(Stored items from a collection)
————

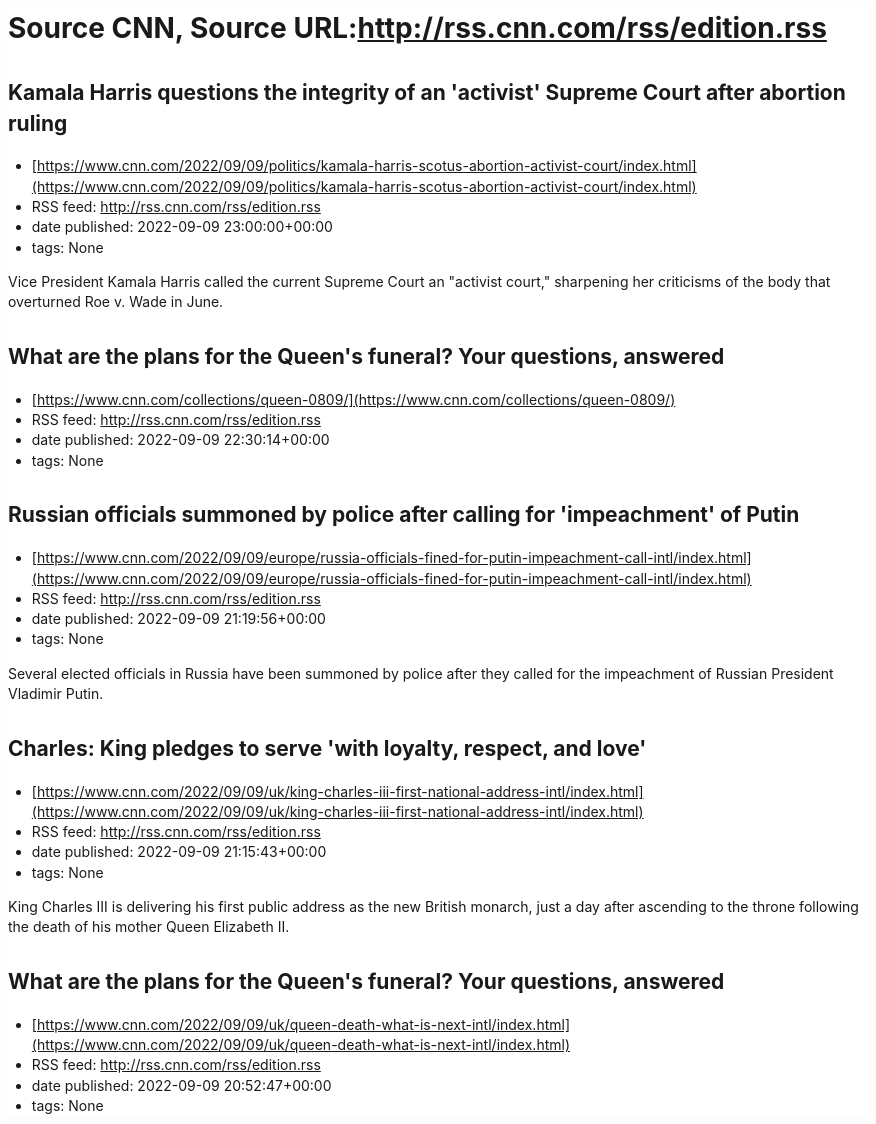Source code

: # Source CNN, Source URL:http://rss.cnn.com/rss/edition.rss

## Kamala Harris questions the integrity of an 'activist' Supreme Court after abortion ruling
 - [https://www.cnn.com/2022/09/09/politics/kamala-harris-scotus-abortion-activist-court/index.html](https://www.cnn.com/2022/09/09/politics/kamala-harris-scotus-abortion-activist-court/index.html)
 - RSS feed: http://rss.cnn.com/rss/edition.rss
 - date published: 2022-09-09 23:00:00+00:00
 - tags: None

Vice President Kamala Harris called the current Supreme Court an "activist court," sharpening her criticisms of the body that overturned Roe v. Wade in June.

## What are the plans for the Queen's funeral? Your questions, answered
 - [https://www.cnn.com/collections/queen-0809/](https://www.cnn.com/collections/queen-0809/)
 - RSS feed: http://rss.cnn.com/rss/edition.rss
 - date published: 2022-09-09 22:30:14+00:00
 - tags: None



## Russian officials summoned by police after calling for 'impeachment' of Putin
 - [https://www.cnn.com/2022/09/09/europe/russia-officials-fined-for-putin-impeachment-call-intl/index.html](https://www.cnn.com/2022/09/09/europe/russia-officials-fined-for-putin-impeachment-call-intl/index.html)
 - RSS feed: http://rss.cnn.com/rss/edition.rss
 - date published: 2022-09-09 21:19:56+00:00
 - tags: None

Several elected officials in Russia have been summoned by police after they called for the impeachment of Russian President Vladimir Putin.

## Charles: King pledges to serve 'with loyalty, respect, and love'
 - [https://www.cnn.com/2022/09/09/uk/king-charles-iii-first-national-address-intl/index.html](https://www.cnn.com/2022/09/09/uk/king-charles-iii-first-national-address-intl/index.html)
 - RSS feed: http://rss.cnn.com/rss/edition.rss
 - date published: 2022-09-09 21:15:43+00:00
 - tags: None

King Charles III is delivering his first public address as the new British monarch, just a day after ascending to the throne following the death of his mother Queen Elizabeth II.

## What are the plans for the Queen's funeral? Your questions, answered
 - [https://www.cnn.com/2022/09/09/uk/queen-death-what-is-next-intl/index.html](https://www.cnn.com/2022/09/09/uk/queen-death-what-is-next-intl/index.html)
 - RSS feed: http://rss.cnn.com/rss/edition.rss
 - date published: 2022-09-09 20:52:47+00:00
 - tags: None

————

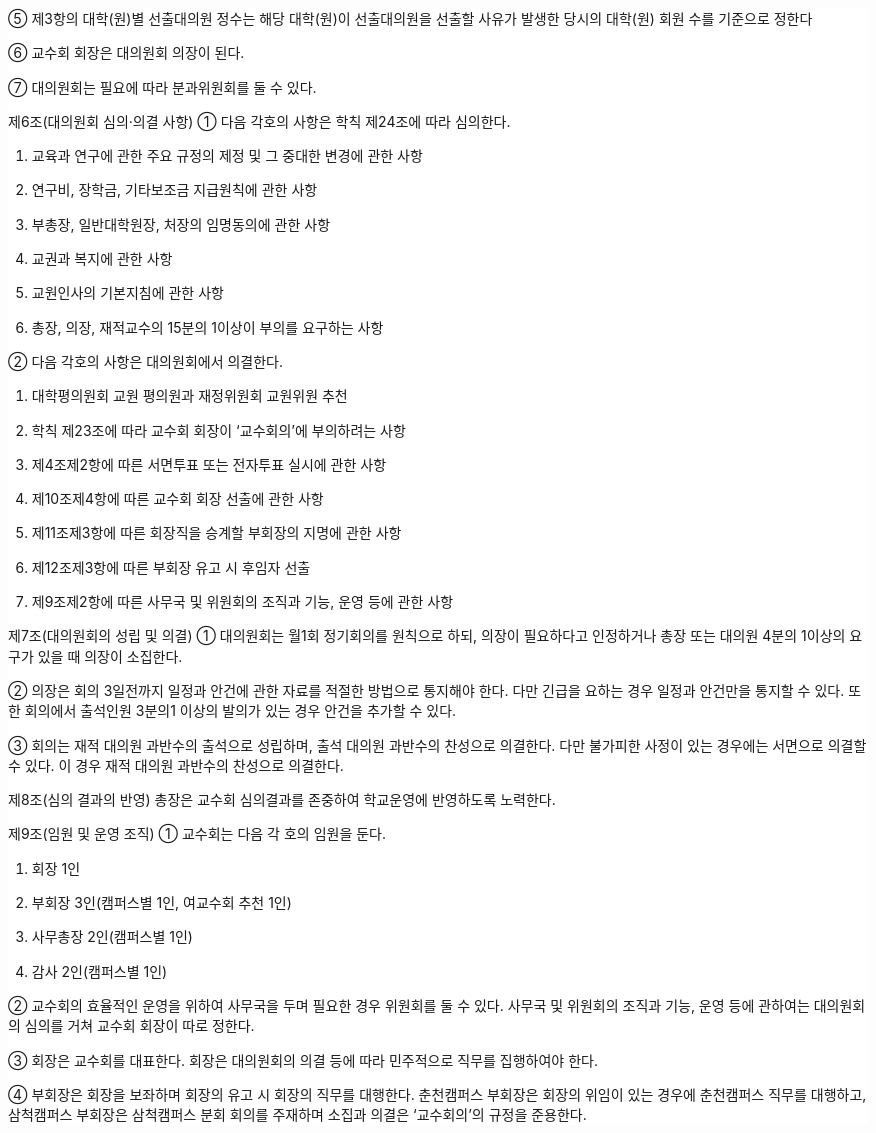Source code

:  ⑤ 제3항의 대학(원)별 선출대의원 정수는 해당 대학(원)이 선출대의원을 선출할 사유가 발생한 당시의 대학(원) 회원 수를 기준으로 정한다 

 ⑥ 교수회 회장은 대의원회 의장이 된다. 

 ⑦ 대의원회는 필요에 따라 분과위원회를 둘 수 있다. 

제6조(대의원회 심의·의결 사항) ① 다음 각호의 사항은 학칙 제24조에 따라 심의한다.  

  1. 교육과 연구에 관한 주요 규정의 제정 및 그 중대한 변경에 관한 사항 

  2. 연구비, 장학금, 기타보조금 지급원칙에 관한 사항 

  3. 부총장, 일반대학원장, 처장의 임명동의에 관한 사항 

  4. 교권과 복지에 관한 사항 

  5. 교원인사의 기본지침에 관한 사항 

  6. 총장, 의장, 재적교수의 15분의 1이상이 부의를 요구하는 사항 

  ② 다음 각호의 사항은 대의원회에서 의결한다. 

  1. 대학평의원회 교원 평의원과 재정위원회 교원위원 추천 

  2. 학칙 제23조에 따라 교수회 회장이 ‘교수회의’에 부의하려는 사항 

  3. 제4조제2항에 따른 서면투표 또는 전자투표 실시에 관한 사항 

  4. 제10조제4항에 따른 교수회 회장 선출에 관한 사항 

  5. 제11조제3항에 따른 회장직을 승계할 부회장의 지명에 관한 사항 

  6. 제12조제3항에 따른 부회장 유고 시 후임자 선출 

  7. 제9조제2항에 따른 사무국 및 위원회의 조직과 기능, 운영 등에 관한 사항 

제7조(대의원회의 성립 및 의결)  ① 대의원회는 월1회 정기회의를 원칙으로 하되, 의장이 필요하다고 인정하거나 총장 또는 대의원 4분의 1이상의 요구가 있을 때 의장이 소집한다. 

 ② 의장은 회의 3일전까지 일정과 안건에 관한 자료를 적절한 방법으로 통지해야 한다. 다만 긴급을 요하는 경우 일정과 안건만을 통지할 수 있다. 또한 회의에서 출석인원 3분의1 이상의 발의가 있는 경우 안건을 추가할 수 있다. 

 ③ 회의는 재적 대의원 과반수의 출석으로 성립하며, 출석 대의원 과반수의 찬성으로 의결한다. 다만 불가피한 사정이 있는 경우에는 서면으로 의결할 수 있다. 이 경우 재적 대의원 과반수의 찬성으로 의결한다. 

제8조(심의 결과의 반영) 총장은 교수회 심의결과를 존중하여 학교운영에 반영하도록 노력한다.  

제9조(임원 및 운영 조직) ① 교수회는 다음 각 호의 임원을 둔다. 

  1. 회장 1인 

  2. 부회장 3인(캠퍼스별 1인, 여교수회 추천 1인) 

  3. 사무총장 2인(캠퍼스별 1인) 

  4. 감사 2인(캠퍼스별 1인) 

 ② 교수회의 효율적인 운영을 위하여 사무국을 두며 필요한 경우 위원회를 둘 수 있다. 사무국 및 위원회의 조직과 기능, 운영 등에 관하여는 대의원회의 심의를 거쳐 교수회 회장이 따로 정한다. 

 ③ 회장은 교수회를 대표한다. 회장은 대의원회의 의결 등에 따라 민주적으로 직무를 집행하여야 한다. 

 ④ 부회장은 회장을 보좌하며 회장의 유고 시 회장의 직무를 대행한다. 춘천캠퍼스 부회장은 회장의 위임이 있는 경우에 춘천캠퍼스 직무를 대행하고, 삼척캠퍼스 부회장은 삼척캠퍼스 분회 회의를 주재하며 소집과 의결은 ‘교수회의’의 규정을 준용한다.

————

From the entries above, extract only the lines running from the one containing "- date published: 2022-09-09 23:00:00+00:00" through the one containing "## Russian officials", inclusive.

 - date published: 2022-09-09 23:00:00+00:00
 - tags: None

Vice President Kamala Harris called the current Supreme Court an "activist court," sharpening her criticisms of the body that overturned Roe v. Wade in June.

## What are the plans for the Queen's funeral? Your questions, answered
 - [https://www.cnn.com/collections/queen-0809/](https://www.cnn.com/collections/queen-0809/)
 - RSS feed: http://rss.cnn.com/rss/edition.rss
 - date published: 2022-09-09 22:30:14+00:00
 - tags: None



## Russian officials summoned by police after calling for 'impeachment' of Putin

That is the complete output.